[Dataset excerpts]
____

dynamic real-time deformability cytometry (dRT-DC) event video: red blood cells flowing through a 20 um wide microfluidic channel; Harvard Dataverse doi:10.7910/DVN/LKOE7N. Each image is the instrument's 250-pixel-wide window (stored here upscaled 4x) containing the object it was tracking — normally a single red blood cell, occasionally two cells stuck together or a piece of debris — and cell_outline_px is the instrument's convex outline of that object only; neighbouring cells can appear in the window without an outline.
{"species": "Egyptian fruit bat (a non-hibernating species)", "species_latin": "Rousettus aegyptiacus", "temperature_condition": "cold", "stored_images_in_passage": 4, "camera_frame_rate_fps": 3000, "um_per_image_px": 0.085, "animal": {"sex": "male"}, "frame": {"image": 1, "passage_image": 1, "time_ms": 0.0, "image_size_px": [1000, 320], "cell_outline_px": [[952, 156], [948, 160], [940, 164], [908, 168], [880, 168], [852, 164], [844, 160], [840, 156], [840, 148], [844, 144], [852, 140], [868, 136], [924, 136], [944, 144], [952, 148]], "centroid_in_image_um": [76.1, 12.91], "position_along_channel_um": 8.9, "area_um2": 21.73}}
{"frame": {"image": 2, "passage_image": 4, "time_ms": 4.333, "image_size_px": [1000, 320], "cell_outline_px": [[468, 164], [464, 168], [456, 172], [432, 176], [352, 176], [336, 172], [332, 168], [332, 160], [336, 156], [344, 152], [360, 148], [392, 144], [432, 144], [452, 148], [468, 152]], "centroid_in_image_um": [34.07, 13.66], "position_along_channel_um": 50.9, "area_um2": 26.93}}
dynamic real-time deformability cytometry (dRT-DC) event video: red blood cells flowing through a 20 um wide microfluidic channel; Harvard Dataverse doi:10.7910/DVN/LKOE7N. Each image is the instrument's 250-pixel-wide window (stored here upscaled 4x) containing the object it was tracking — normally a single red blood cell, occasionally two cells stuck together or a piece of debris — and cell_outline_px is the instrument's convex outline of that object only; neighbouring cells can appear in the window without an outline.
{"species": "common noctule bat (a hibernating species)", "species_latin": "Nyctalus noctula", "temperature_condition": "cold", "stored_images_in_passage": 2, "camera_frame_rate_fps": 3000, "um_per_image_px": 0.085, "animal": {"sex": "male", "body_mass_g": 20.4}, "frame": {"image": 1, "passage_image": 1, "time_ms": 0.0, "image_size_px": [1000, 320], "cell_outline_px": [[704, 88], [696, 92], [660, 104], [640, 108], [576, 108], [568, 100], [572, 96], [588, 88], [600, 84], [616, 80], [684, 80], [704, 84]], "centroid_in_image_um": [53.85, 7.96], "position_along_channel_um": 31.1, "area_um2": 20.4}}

____

### What the exercise asks
Output the records verbatim, from the first line to the last.

### Expected answer
dynamic real-time deformability cytometry (dRT-DC) event video: red blood cells flowing through a 20 um wide microfluidic channel; Harvard Dataverse doi:10.7910/DVN/LKOE7N. Each image is the instrument's 250-pixel-wide window (stored here upscaled 4x) containing the object it was tracking — normally a single red blood cell, occasionally two cells stuck together or a piece of debris — and cell_outline_px is the instrument's convex outline of that object only; neighbouring cells can appear in the window without an outline.
{"species": "Egyptian fruit bat (a non-hibernating species)", "species_latin": "Rousettus aegyptiacus", "temperature_condition": "cold", "stored_images_in_passage": 4, "camera_frame_rate_fps": 3000, "um_per_image_px": 0.085, "animal": {"sex": "male"}, "frame": {"image": 1, "passage_image": 1, "time_ms": 0.0, "image_size_px": [1000, 320], "cell_outline_px": [[952, 156], [948, 160], [940, 164], [908, 168], [880, 168], [852, 164], [844, 160], [840, 156], [840, 148], [844, 144], [852, 140], [868, 136], [924, 136], [944, 144], [952, 148]], "centroid_in_image_um": [76.1, 12.91], "position_along_channel_um": 8.9, "area_um2": 21.73}}
{"frame": {"image": 2, "passage_image": 4, "time_ms": 4.333, "image_size_px": [1000, 320], "cell_outline_px": [[468, 164], [464, 168], [456, 172], [432, 176], [352, 176], [336, 172], [332, 168], [332, 160], [336, 156], [344, 152], [360, 148], [392, 144], [432, 144], [452, 148], [468, 152]], "centroid_in_image_um": [34.07, 13.66], "position_along_channel_um": 50.9, "area_um2": 26.93}}
dynamic real-time deformability cytometry (dRT-DC) event video: red blood cells flowing through a 20 um wide microfluidic channel; Harvard Dataverse doi:10.7910/DVN/LKOE7N. Each image is the instrument's 250-pixel-wide window (stored here upscaled 4x) containing the object it was tracking — normally a single red blood cell, occasionally two cells stuck together or a piece of debris — and cell_outline_px is the instrument's convex outline of that object only; neighbouring cells can appear in the window without an outline.
{"species": "common noctule bat (a hibernating species)", "species_latin": "Nyctalus noctula", "temperature_condition": "cold", "stored_images_in_passage": 2, "camera_frame_rate_fps": 3000, "um_per_image_px": 0.085, "animal": {"sex": "male", "body_mass_g": 20.4}, "frame": {"image": 1, "passage_image": 1, "time_ms": 0.0, "image_size_px": [1000, 320], "cell_outline_px": [[704, 88], [696, 92], [660, 104], [640, 108], [576, 108], [568, 100], [572, 96], [588, 88], [600, 84], [616, 80], [684, 80], [704, 84]], "centroid_in_image_um": [53.85, 7.96], "position_along_channel_um": 31.1, "area_um2": 20.4}}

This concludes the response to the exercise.